Otherwise, I think a new approach might be to ignore the specifics of the old system, implement a new system, and a separate translation layer that can run on an export of the old system (or the old system brought back online, but read only after the overnight maintenance) and completely cut over during an otherwise holiday weekend.
It doesn't work like that. When you're revamping large, important, fingers-in-everything-and-everybody's-fingers-in-it systems you can't ignore anything. A (presumably) hypothetical example is sorting names. Simple, right? You just plop an ORDER-BY in the SQL, or call a library function. Except for a few niggling details:
1. This is an old IBM COBOL system. That means EBCDIC, not UTF or even ASCII.
1.A Fine, we'll mass-convert all the old data from EBCDIC to UTF. Done.
1.A.1 Which EBCDIC character set? There are multiple variants. Often based on nationality. Which ones are in use? Can you depend on all records in a dataset using the same one (hint: no.) Can you depend on all fields in a particular record using the same one? (hint: no.) Can you depend on all records using the same one for a particular field? (hint...) Can you depend on any sane method for figuring out what a particular field in a particular record in a particular dataset is using? Nope nope nope.
1.A.2 Looking at program A, you find it reads data from source B and merges it with source C. Source B, once upon a time, was from a region with lots of French names, and used code page 279 ('94 French). Except for those using 274 (old Belgium). And one really ancient set of data with what appears to be a custom code set only used by two parishes. Program A muddles through well enough to match up names with C, at least well enough for programs D, E, and F.

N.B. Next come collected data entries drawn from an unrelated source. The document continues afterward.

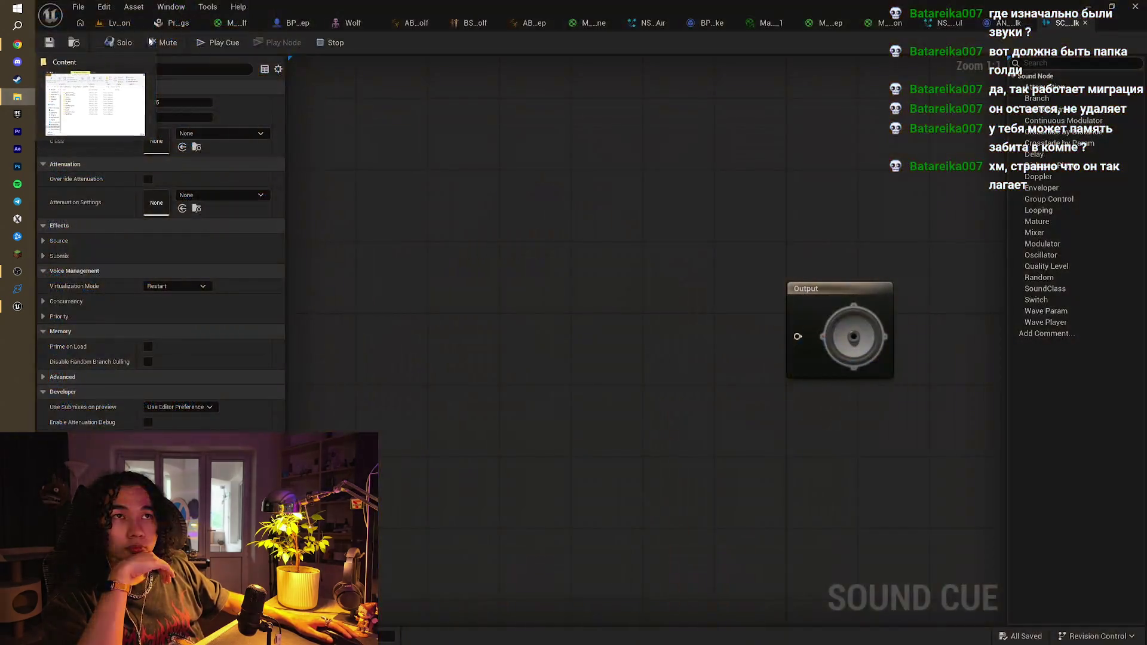
click(13, 43)
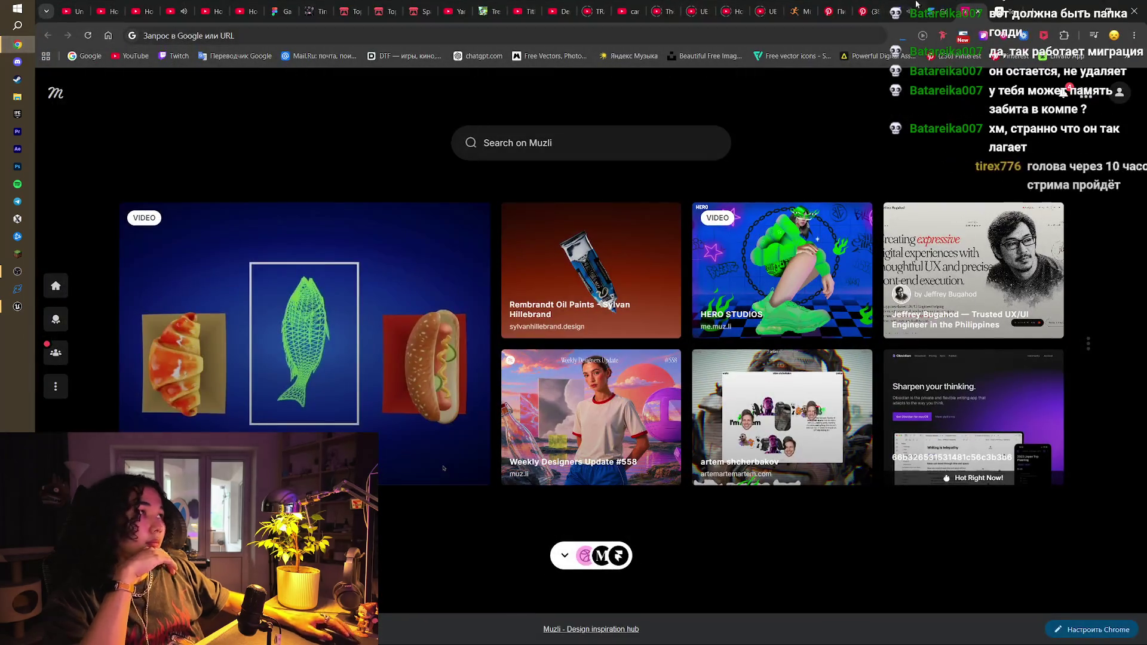
Cycle through the ElevenLabs, AI Studio, Twitch, Pinterest and Mixamo tabs, and check Task Manager
click(970, 6)
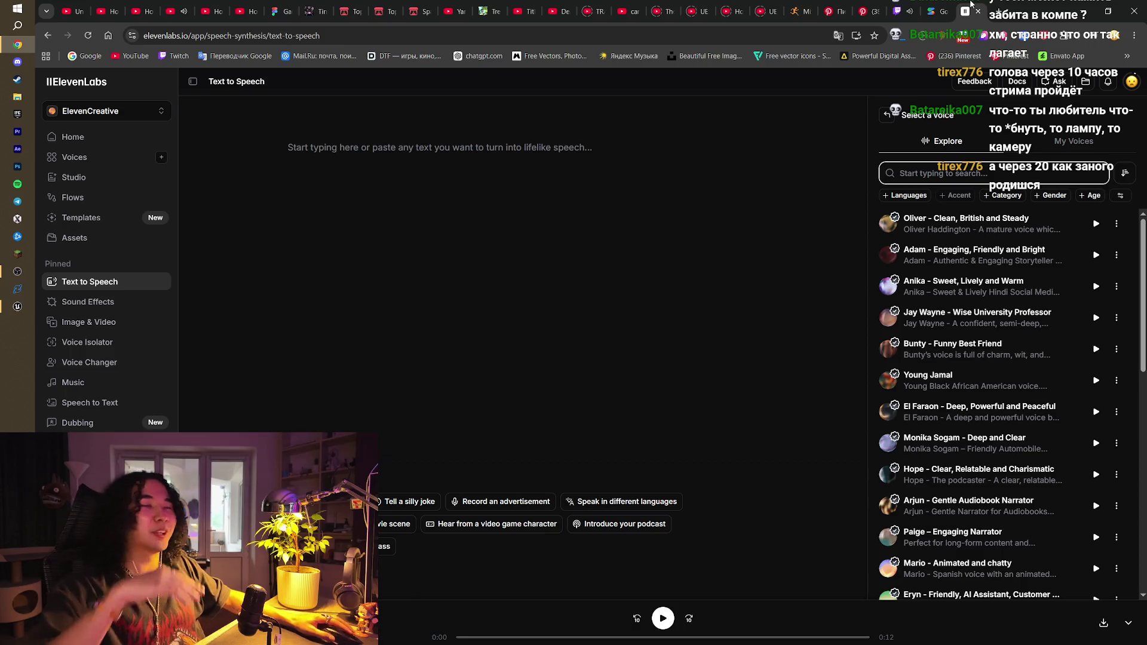
click(945, 5)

1.A.3 But it's not good enough for program G (when handling the Wednesday set of batches). G has to cross-reference the broken output from A with H to figure out what's what.
1.B You have now changed the output. It works for D and F, but now E is broken, and all the adhoc, painstakingly hand-crafted workarounds in G are completely clueless.

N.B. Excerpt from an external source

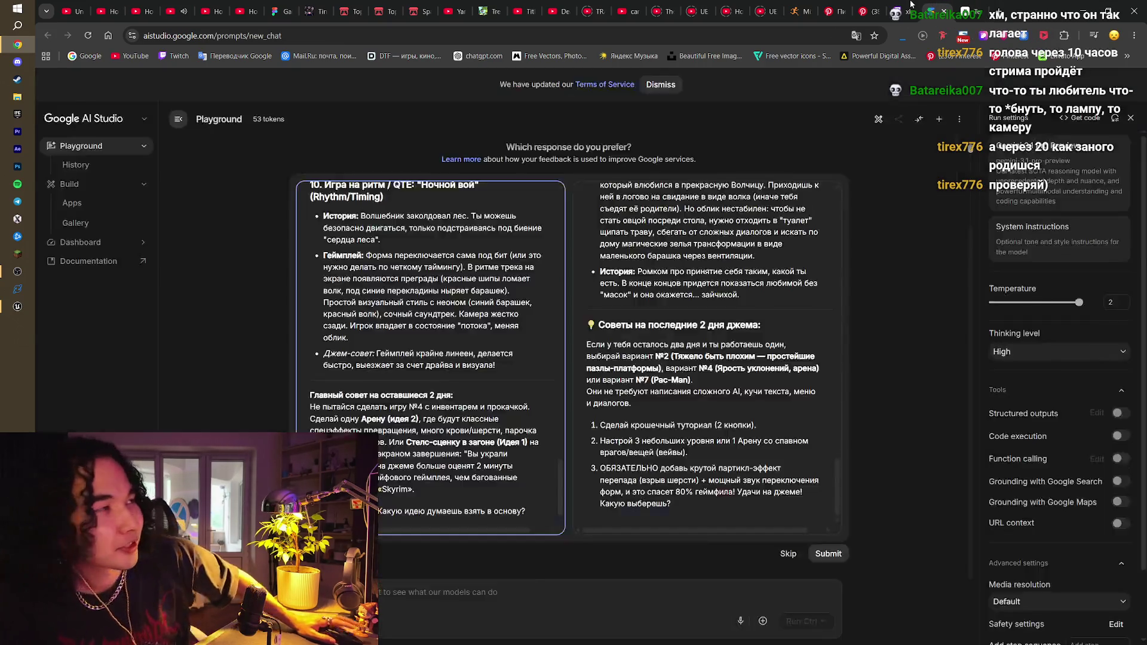
click(912, 3)
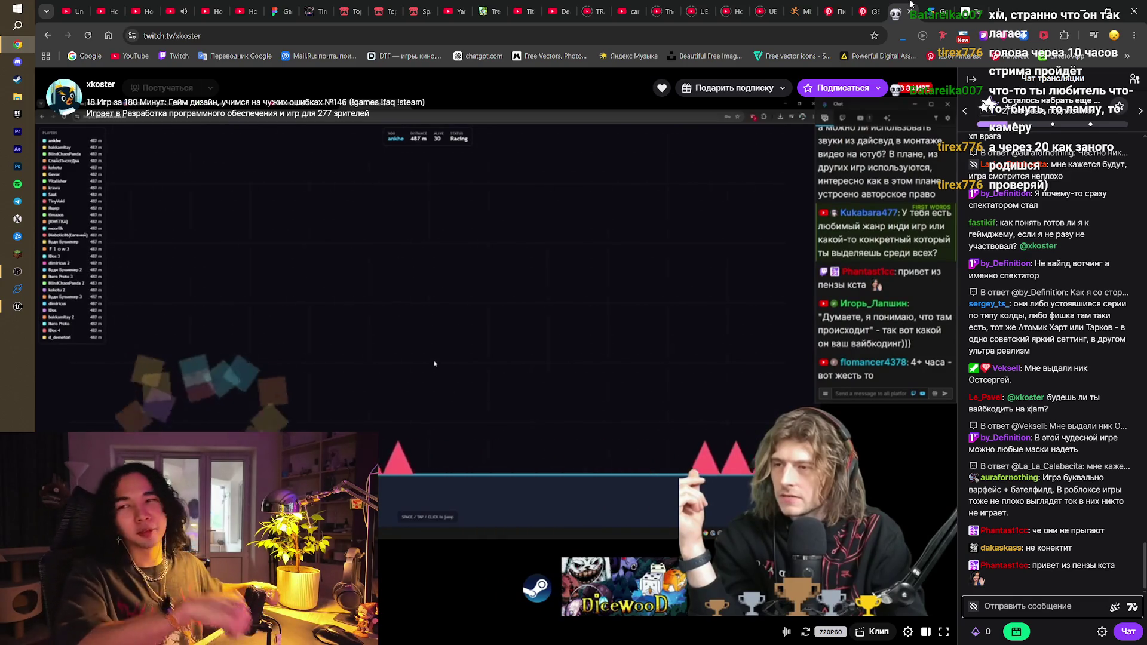
click(868, 4)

1.C Oh, and there's consumer J that wasn't properly documented, you don't know exists, and handles renewals for 60-70 year old pensioners who will be very vocal when their licenses are bungled.
2. Speaking of birth years, here's a mishmash of 2-, 4-, and even 3-digit years....

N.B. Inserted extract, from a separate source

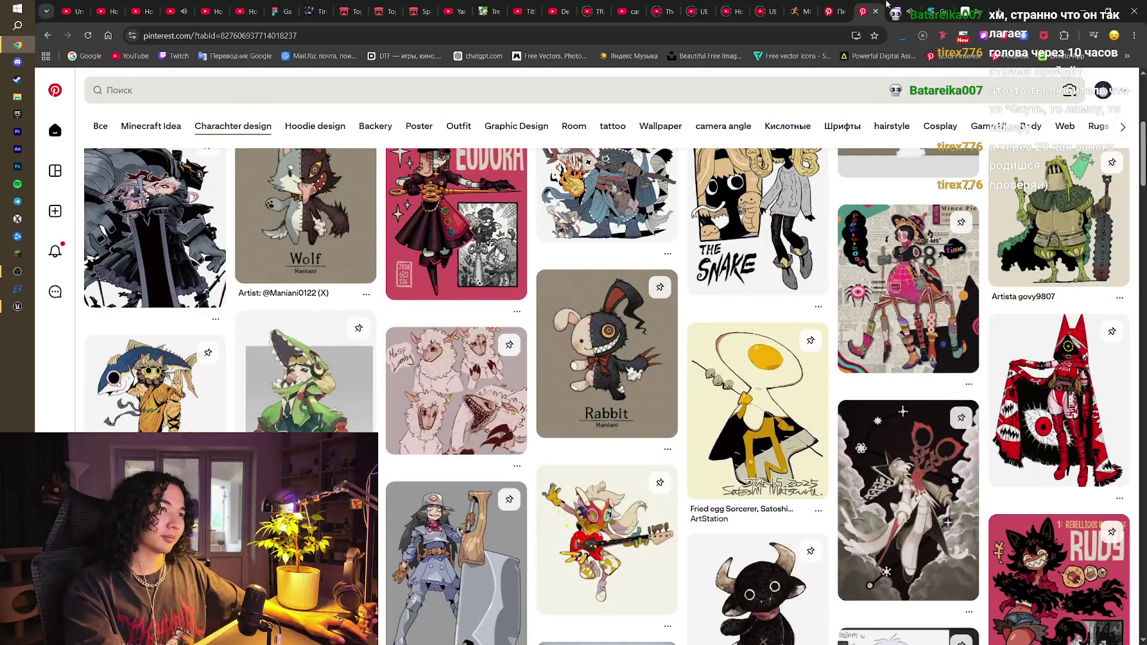
click(890, 6)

Yes, that's why the new system has to be a complete replacement. Part of it's spec COULD be to provide backwards interfaces too, in case things can't all be cutover at once, but that would increase the project scope and also tie things down to the old system too.
Part of a full replacement system would be the option to use a _different_ set of rules, which better reflect current desires and are, hopefully, easier to implement.
Yes the old data would need to be _transcribed_ during it's restoration to the new system, and human bureaucratic layers can likely handle issues. Heck, they could do a deferred implementation of the new system where one long weekend the new system's brought up, and any of the issues that are noticed as kinks worked out. When there aren't any _noticed_ kinks in those tests have the results sent out to the stakeholders and solicit feedback on if there are any inaccuracies. Which might take a year or two of renewals and updates and the annual business as they see if the new notices are correct or not.